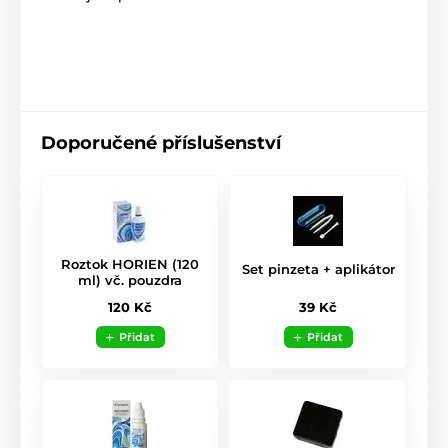
Doporučené příslušenství
Roztok HORIEN (120
Set pinzeta + aplikátor
ml) vč. pouzdra
39 Kč
120 Kč
Přidat
Přidat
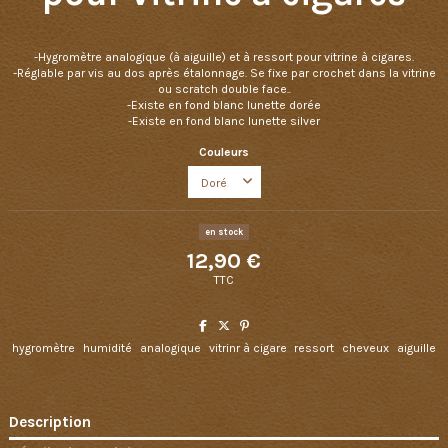
-Hygromètre analogique (à aiguille) et à ressort pour vitrine à cigares.
-Réglable par vis au dos après étalonnage. Se fixe par crochet dans la vitrine
ou scratch double face..
-Existe en fond blanc lunette dorée
-Existe en fond blanc lunette silver
Couleurs
en stock
12,90 €
TTC
hygromètre
humidité
analogique
vitrinr à cigare
ressort
cheveux
aiguille
Description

:::::

● What to do
Look through the material for "ressort". Copy each line that has it.

● Written answer
-Hygromètre analogique (à aiguille) et à ressort pour vitrine à cigares.
ressort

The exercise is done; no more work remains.